Holunder

Veröffentlicht am 29. Juni 2025 um 19:26

 

Die geheimnisvolle Welt des Holunders – Geschichten und Bedeutungen

„Willst du aus dem Leben scheiden, tue den Holunder schneiden“ – so lautet ein altes deutsches Sprichwort, das die besondere Bedeutung des Holunders in der Volkskultur unterstreicht. Seine Namensherkunft erklärt, warum er so viel Ehrfurcht genießt: Im Namen „Holunder“ steckt die germanische Mutter- und Baumgöttin Holda, auch bekannt als Holla. Laut alten Überlieferungen ist Holla die Beschützerin von Haus, Hof, Mensch und Tier. Sie kann über Wetter und Ernte entscheiden und besitzt sogar Macht über Leben und Tod. Im Märchen der Gebrüder Grimm wurde sie zur berühmten Frau Holle, die aus ihrem unterirdischen Lichtreich den Schnee auf die Erde fallen lässt.

Frau Holles Heiliger Strauch

In vielen Regionen galt der Holunderbaum als heilig. Er stand nicht irgendwo – sondern mit Bedacht: oft in der Nähe des Hauses oder beim Stall, manchmal auch an Kreuzungen oder nahe bei Quellen. Die Menschen glaubten, dass in ihm eine schützende, weibliche Wesenheit wohnte – eine Art Hausgeist oder göttliche Hüterin. In vielen Gegenden wurde sie mit Frau Holle gleichgesetzt.
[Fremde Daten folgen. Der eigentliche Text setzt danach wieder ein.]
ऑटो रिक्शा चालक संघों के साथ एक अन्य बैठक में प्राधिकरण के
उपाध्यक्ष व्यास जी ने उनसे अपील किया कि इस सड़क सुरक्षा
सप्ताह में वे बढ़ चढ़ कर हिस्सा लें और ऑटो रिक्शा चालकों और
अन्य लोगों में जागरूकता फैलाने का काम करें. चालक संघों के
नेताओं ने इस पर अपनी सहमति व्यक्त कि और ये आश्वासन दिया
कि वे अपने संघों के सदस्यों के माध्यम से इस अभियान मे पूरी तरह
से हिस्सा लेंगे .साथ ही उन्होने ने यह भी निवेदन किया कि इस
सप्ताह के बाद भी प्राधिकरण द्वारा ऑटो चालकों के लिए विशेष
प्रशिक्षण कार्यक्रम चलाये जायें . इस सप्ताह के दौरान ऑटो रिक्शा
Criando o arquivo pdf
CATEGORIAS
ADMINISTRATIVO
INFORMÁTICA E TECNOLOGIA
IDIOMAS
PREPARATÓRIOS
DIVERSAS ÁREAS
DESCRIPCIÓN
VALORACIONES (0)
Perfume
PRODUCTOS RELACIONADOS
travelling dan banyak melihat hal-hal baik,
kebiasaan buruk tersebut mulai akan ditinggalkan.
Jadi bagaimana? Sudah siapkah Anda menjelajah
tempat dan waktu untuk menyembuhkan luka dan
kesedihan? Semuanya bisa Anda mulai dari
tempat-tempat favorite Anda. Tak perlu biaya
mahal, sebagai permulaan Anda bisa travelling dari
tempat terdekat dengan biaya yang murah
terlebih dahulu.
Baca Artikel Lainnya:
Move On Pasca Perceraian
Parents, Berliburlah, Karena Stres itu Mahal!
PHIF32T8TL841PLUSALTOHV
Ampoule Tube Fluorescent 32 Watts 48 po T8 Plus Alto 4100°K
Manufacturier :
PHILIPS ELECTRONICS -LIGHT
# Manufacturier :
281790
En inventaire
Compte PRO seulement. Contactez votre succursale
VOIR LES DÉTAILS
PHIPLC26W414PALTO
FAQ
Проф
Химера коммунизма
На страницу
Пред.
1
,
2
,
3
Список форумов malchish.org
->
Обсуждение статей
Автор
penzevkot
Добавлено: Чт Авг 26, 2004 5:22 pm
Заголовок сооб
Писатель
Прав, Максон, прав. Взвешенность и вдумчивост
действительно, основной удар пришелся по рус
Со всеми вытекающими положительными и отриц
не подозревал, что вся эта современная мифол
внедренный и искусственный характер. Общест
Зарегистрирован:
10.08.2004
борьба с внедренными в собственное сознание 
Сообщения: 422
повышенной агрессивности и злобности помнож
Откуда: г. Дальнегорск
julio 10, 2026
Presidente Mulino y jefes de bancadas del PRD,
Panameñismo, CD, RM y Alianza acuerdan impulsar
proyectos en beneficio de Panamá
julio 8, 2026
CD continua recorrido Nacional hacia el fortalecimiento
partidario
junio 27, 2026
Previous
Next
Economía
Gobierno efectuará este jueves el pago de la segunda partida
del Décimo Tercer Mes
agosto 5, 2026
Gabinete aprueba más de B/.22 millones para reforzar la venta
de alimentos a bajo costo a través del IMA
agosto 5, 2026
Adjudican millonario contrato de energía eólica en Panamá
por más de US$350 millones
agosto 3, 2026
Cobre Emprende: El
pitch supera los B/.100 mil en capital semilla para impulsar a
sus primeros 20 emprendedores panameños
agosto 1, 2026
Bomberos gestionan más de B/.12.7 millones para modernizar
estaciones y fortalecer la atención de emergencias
Frau Holle ist weit mehr als nur eine Märchenfigur. In ihrem ursprünglich mythischen Kern ist sie eine uralte Göttin– Hüterin von Fruchtbarkeit, Geburt und Tod, von Winter und Wiederkehr, von Spinnkunst und Seelenreise. Sie wacht über das Gleichgewicht der Dinge. Und ihr Baum ist – so sagt man – der Holunder.

Wer einen Holunder fällen wollte, musste früher zuerst um Erlaubnis bitten. So sprach man:
«Frau Holle, Frau Holle, gib mir von deinem Holze, ich will dir’s wieder gut machen mit Milch und Brot.»
Solche Sprüche waren keine leeren Rituale, sondern Ausdruck einer tiefen Verbindung mit der beseelten Natur.

Das Tor zur Anderswelt – Zwerge, Kobolde und Seelen im Holunder

In der germanischen und keltischen Mythologie wird der Holunderstrauch als magisches Tor zur Unterwelt gesehen. Es heißt, dass Zwerge und Kobolde in ihm wohnen und ihn als Portal zwischen den Welten nutzen. Manche Überlieferungen besagen sogar, dass menschliche Seelen im Holunderstrauch verweilen. Im Englischen wird er „Elderberry“ genannt, wobei „Elder“ auf die Ahnen oder Alten verweist. Vielleicht stammt daher die Weisheit, vor dem Holunder den Hut zu ziehen – als Zeichen des Respekts.

Heute ziehen wir den Hut jedoch nicht nur vor seiner mystischen Bedeutung, sondern vor seinen beeindruckenden Heilkräften. Holunderblüten und -beeren sind zwar keine magischen Schutzschilde gegen Hexen und böse Geister, doch sie haben eine nachgewiesene positive Wirkung auf Gesundheit und Wohlbefinden. Ein Grund mehr, den Holunder in Ehren zu halten.